> WHAT THE TASK ASKS
Work out how many lines of the listing hold "down" and return that number by itself.

** Opening INPUT block **

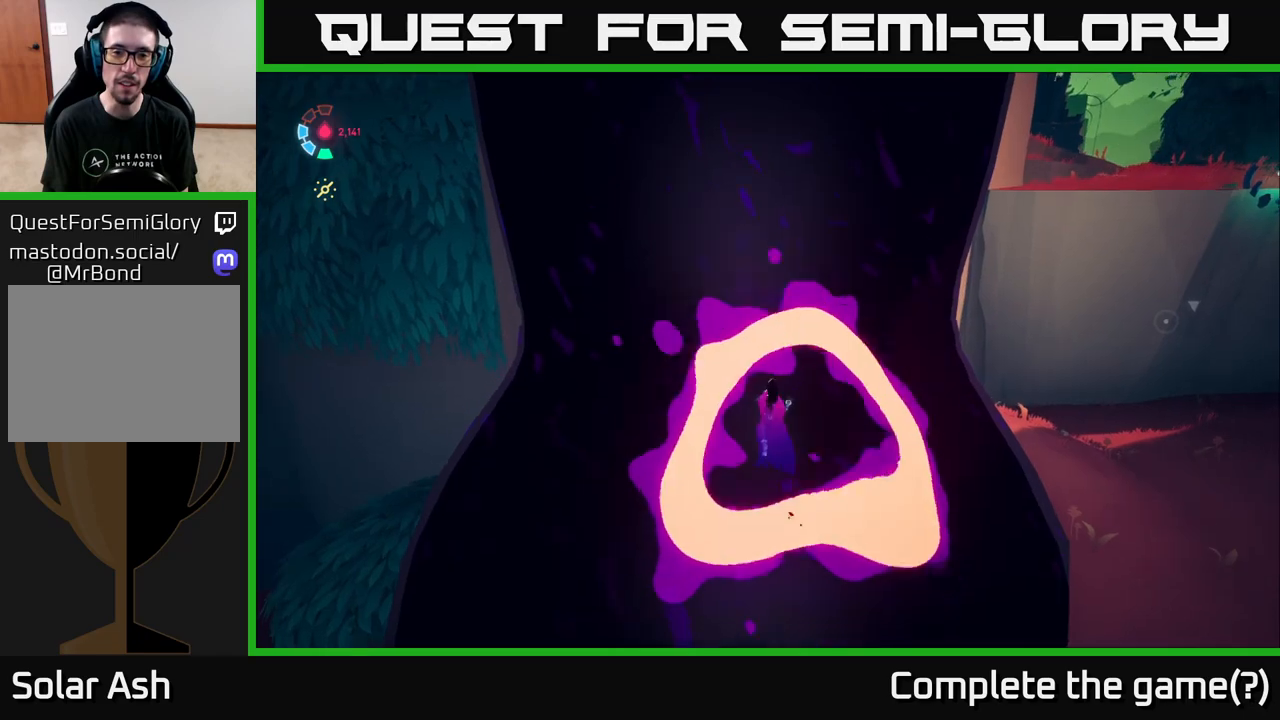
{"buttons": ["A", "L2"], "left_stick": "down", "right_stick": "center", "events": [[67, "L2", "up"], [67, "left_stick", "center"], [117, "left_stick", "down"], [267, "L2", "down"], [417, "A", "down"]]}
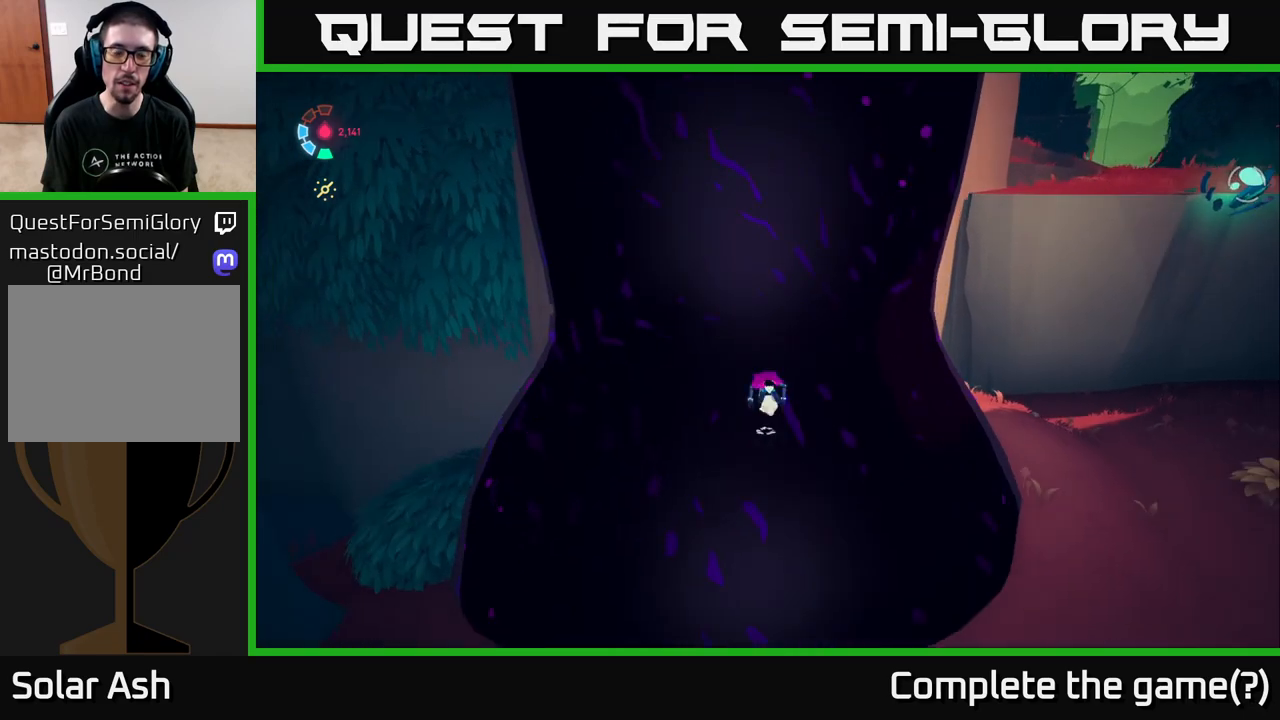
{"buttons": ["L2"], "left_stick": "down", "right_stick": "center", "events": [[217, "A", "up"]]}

** Closing INPUT block **
** Opening INPUT block **

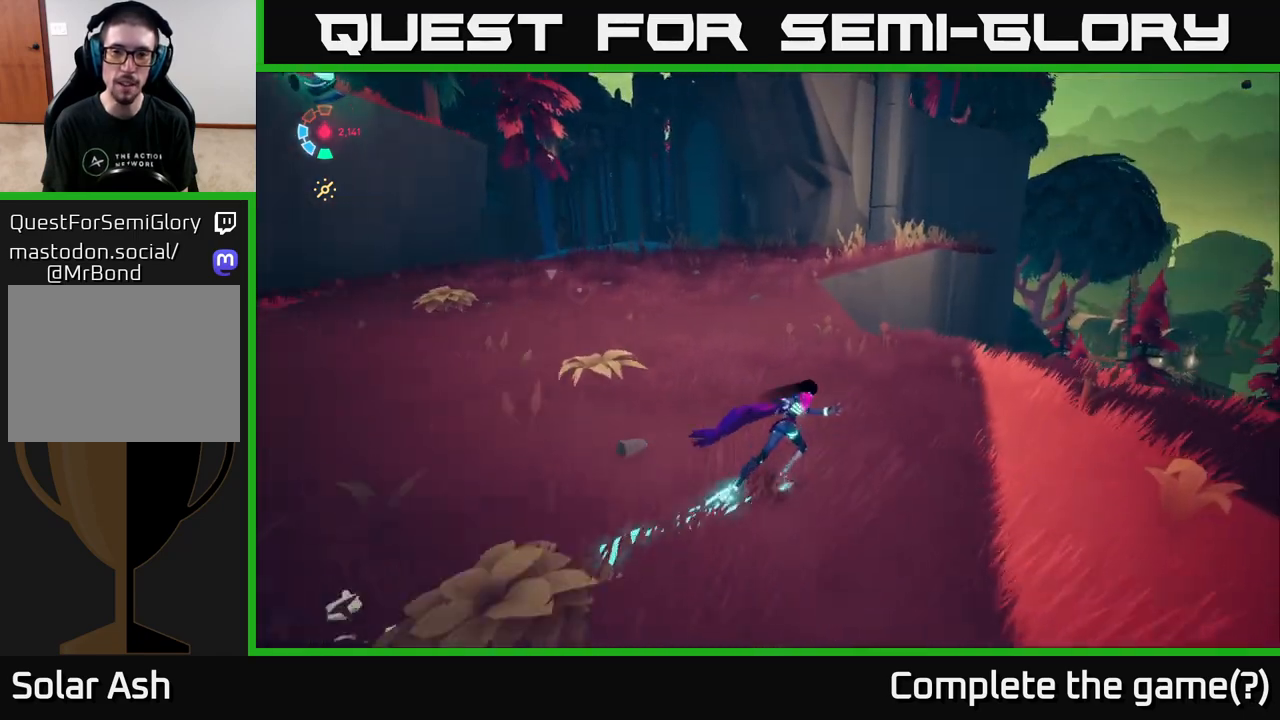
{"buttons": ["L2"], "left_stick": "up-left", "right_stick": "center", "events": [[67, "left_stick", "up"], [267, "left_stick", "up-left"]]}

** Closing INPUT block **

> EXERCISE RESPONSE
2